The Utility of a Two-Dimensional Forward Model for Bending Angle Observations in Regions with Strong Horizontal Gradients

• Published in: Monthly weather review Vol. 153; no. 8; pp. 1467 - 1487
• Main Authors: Murphy, Michael J., Haase, Jennifer S., Hordyniec, Paweł, Wu, Xingren, Grudzien, Colin, Delle Monache, Luca
• Format: Journal Article
• Language: English
• Published: Washington American Meteorological Society 01.08.2025
• Subjects: Altitude; Atmosphere; Bias; Deformation; Extreme weather; Forecasting models; Global navigation satellite system; Gradients; Horizontal orientation; Innovation; Innovations; Lower troposphere; Meteorological satellites; Navigation; Navigation satellites; Navigation systems; Navigational satellites; Numerical experiments; Numerical forecasting; Numerical weather forecasting; Occultation; Operators; Prediction models; Radio; Radio occultation; Receivers & amplifiers; Refractive index; Refractivity; Rivers; Satellite observation; Satellites; Troposphere; Weather; Weather forecasting
• ISSN: 0027-0644; 1520-0493
• DOI: 10.1175/MWR-D-23-0268.1

Assimilation of Global Navigation Satellite System (GNSS) radio occultation (RO) observations into numerical weather prediction models in environments with strong horizontal gradients of refractivity introduces potential errors if one calculates the synthetic observations with a forward model (operator) that is only one dimensional.

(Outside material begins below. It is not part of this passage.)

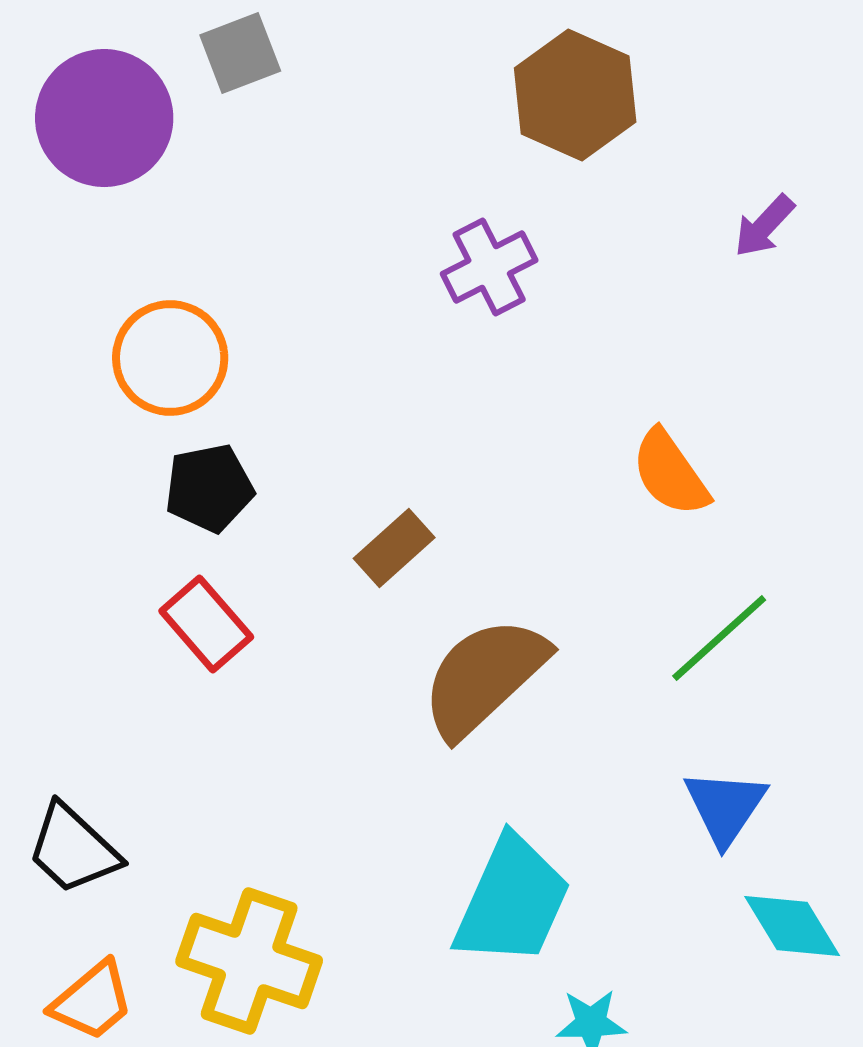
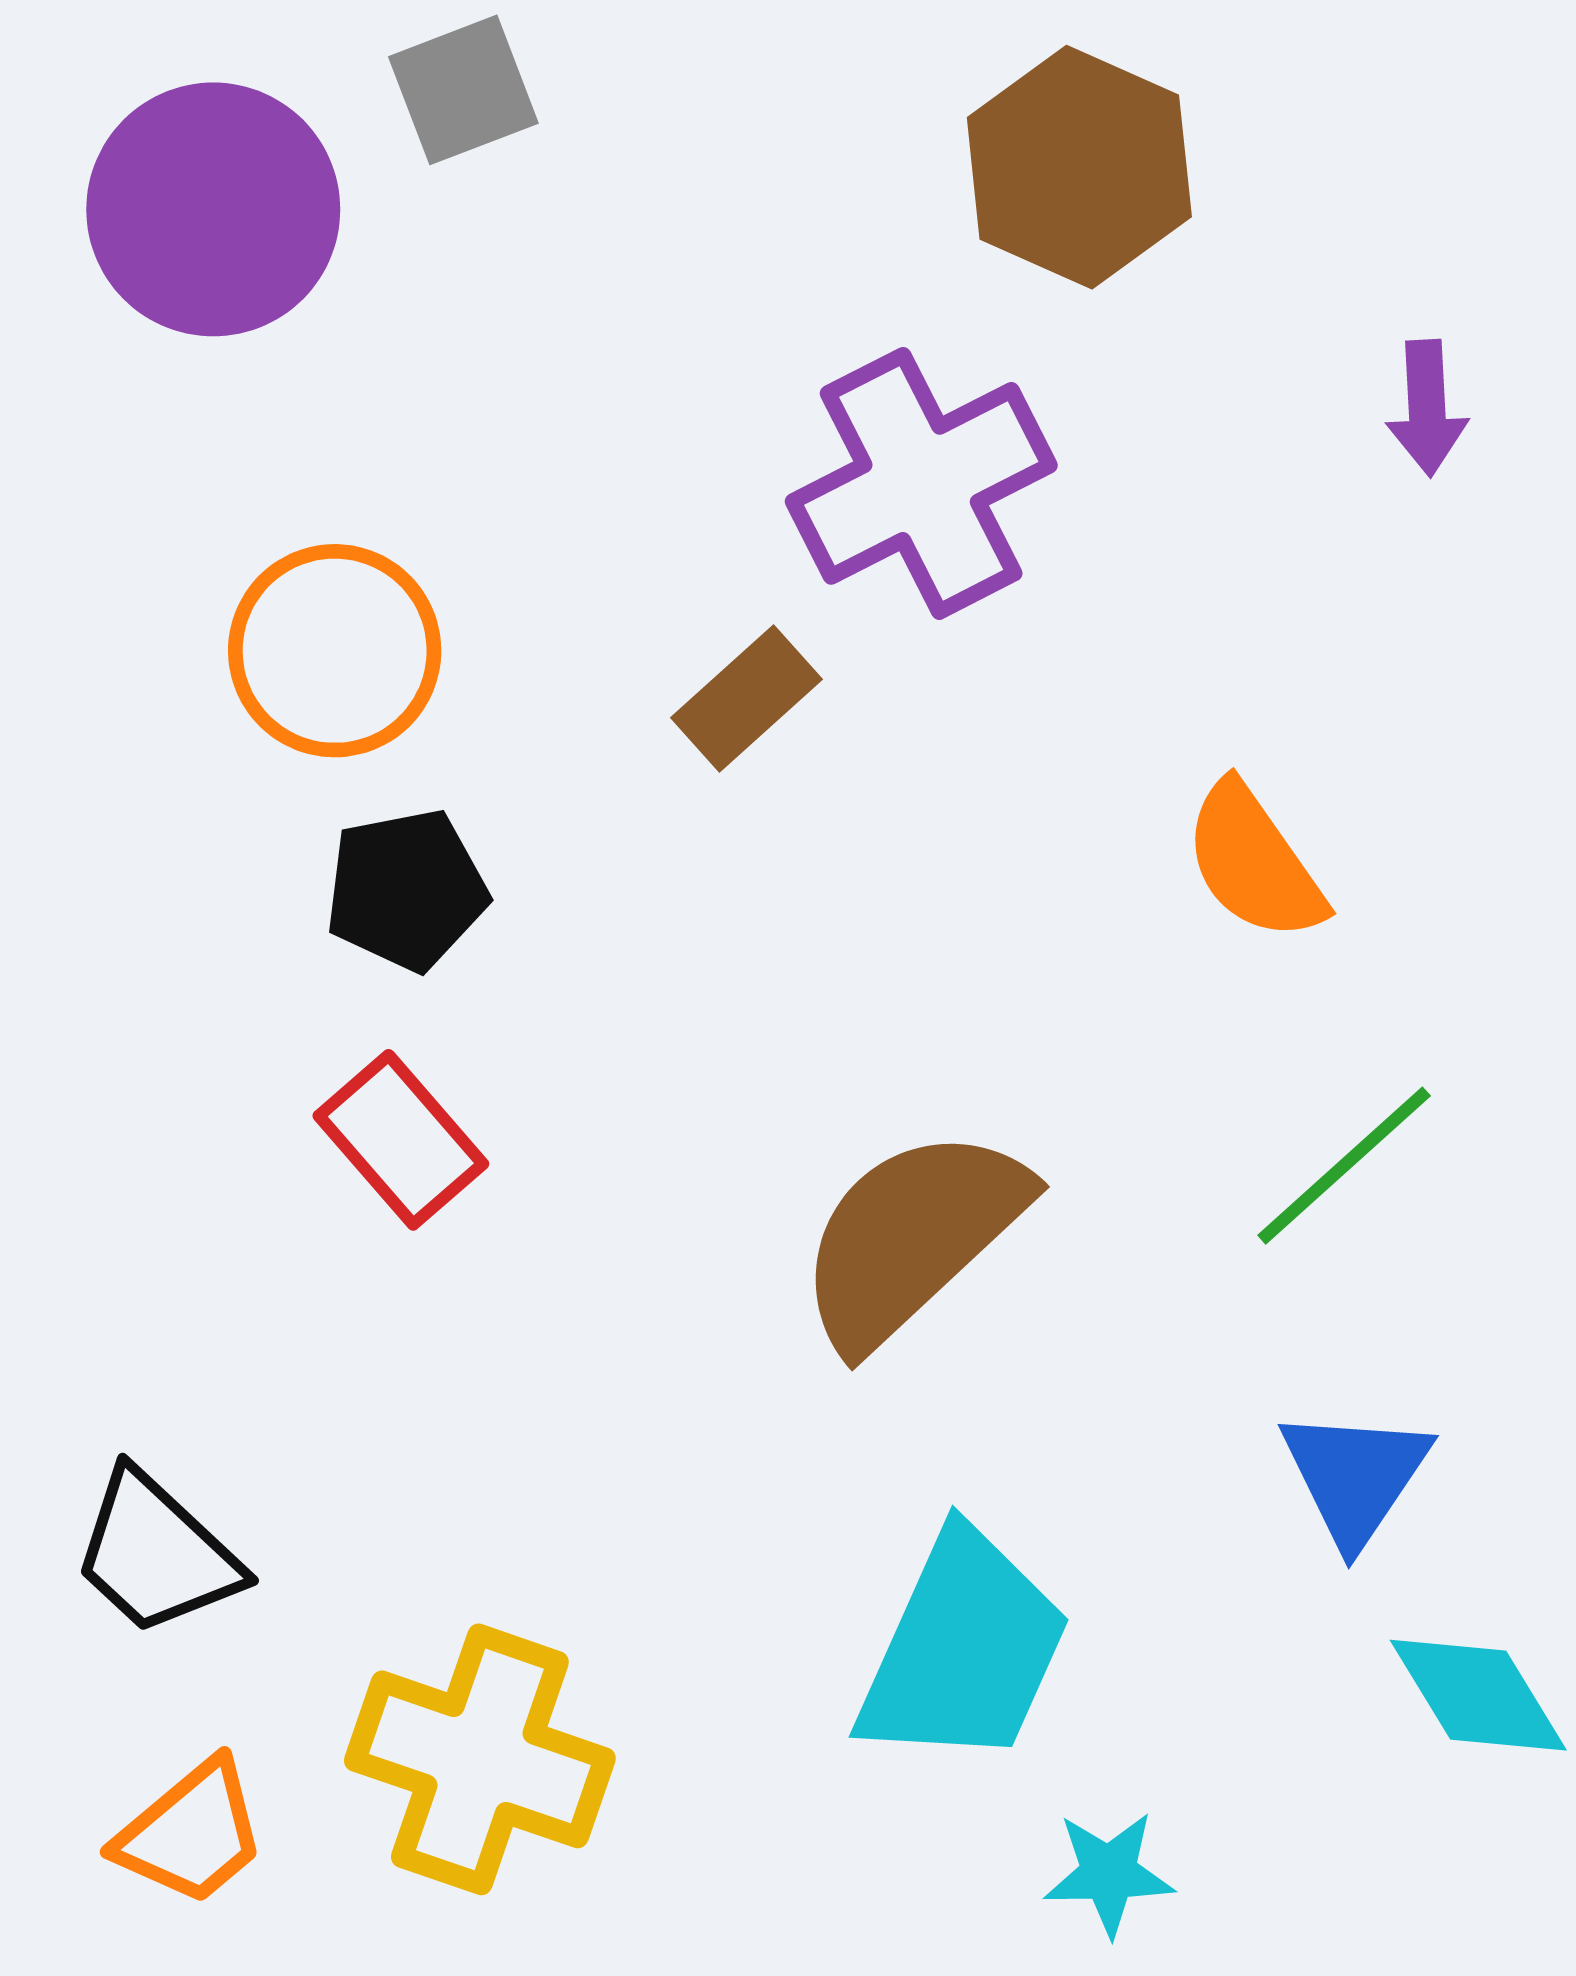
purple arrow: (764, 226) -> (1427, 408), turned -46
purple cross: (489, 267) -> (921, 483), size x1.5
brown rectangle: (394, 548) -> (747, 699), moved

Innovations (observation minus background) from numerical experiments calculated using the RO Processing Package two-dimensional (ROPP2D) operator and background forecasts from the Global Forecast System (GFS) during Atmospheric River (AR) Reconnaissance 2022 are compared to those using the operationally employed ROPP1D and NCEP bending angle model (NBAM) operators. Throughout all regions examined, the lowest biases and standard deviations (SDs) of the innovations in the lower troposphere were produced by the NBAM operator, though differences in how superrefraction quality controls are performed compared to the ROPP operators complicate this comparison. Only slight reductions in bias and SD were found when using the ROPP2D operator compared to the ROPP1D operator over these broad regions. However, within intense ARs, where horizontal gradients are often extreme, the ROPP2D produces the smallest biases and SD of all operators, peaking at 2% less in terms of SD compared to the ROPP1D operator in the lower troposphere with a very small bias. While the use of a two-dimensional forward model for RO observations only results in slightly better correspondence to the observations over broad regions, this effect is much larger for weather phenomena with strong horizontal gradients and is likely to improve numerical forecasts of extreme precipitation events associated with ARs, an impactful weather phenomenon that is challenging to forecast.